What you are asked to do: Continue the egg drop soup page from the point where it stops.

Extract to read:
------
Egg Drop Soup (Better than Restaurant Quality!)
I decided to create the ultimate egg drop soup recipe after many many trips to different Chinese restaurants looking for a good bowl of it. I hope you enjoy it as much as I do!
I decided to create the ultimate egg drop soup recipe after many many trips to different Chinese restaurants looking for a good bowl of it. I hope you enjoy it as much as I do!
Wow! This soup was quick and easy, and best of all, it tasted great. It is very creamy with the corn starch and ratio of 1 egg per cup of broth. Thank you for a delicious recipe!
Great recipe! The only thing I would change is the ground white pepper was way to much, try a 1/4 tsp of it. The 1/2 tsp made it a little too overpowering. But again, it does say optional. I loved the large amount of egg compared to the other egg drop soup recipes on this site.
In my mind this was just perfect, a delicious prelude to the Korean Saewoo Bokkeumbap (Shrimp Fried Rice) that followed it. (recipe also from this site) I don't know what it is, specifically, that makes this soup so good given its simplicity, but I can only guess it's the addition of the sesame oil, which I love. I prepared the recipe just as is, only mixing the cornstarch with part of the chicken broth rather than water and adding no salt or pepper. I made two servings, one serving each for Hubs and me, and regret I didn't make more. The consolation is that this is so quick and easy to prepare I could whip up more in no time!
Great recipe! The sesame oil that the recipe called for seemed like a lot to me so I just put a few drops in. I also don't use chicken broth (I never can get through it all in time), instead I used chicken bullion powder. Delicious!
I was really happy with what I wound up with. I was looking for something warm and cozy and as close to our local Chinese Restaurant as possible. This was a good pick. I made one adjustment, adding more cornstarch because I like a thicker consistency but otherwise stuck to the recipe. Next time I am going to add some sweetcorn, like the local restaurant does just to see what I end up with. Thanks for a yummy recipe!
If you use low sodium, no fat broth - you can use the soy sauce without making it really salty! My favorite way to make a meal out of it is to add some shrimp sauteed in garlic and cabbage to the soup - filling and yummy!
This didn't turn out so well for me, and tasted kinda blah. I don't think I'll try to make it again.
Loved it! This was so simple & quick to make. It had better texture than than the soup from your average chinese place. I used low sodium soy sauce/chcken broth & seasoned it with salt at the end as needed. After reading other reviews, I decided to only add 1/8 tsp sesame oil. Dried chives worked well in this soup too. I will definitely make this again!
This was so easy to make. I had never had egg drop soup and it was good. I didnt use the cornstarch or food coloring and I used green onion instead of chives.
------
Dataset section:
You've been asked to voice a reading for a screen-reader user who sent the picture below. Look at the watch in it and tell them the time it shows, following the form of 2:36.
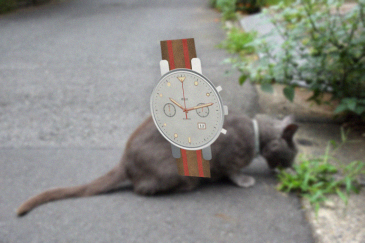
------
Expected answer:
I really do hate to give recipes bad reviews, but this just didn't work out as great as I thought it would. I was kinda of hoping it would be 'Better than Resteraunt Quality' like the title said, but it was nothing like any egg drop soup i've ever had. I'm not saying that that's a bad thing, because it definetly had a unqueish flavor that wasn't all that bad, but I was just hoping for a more authentic eggflower soup. If i made it again I would definetly not add the sesame oil,because it made the whole soup taste like sesame oil; so I aDDED more soy sauce. also, more chives could be added, and instead of white pepper, I used just plain ground black pepper. sorry for the kinda sortaish bad review, but thank you for reading!!!!!
The best tasting home-made egg drop soup I have had. Spot on!
Very quick and tasty. The kids loved this soup. I will be making it again and again.
Wow, this soup was SO easy to make! I think it took exactly five minutes to make, and it's absolutely delicious! Better than restaurant quality, indeed!! Thanks!
This is a decent soup. I always use 1 can of chicken broth (14.5 oz.) to one egg and 1 tbsp.+ cornstarch (for a preferred thicker version). As at my favorite restaurant, I add a few pieces of frozen cubed carrot for some color.
Really good recipe, I was surprised. I followed the recipe exactly and it turned out perfect.
A little overboard on the white pepper, I'd reduce to at least half and use a tad bit more soy sauce. I also find using just the whites of the egg provides a less chewy and better consistency of the eggs.
I followed recipe to a T, but doubled for 2 people. I would have to say that by adding soy sauce ( i used reduced sodium soy) made the color of the soup odd, and it was just too salty. Adding food coloring was pointless. The chicken broth adds enough salt to this. The consistency was good. I may try again, but omit the soy sauce all together and perhaps just a drop or two of sesame oil.
This is so easy to make. I used "homemade chicken broth" from this site and reduced sodium soy sauce. I didn't have any trouble getting my eggs to string. I didn't have any chives but I bet that would make this a five for sure. This would be great on those days when you just don't feel good.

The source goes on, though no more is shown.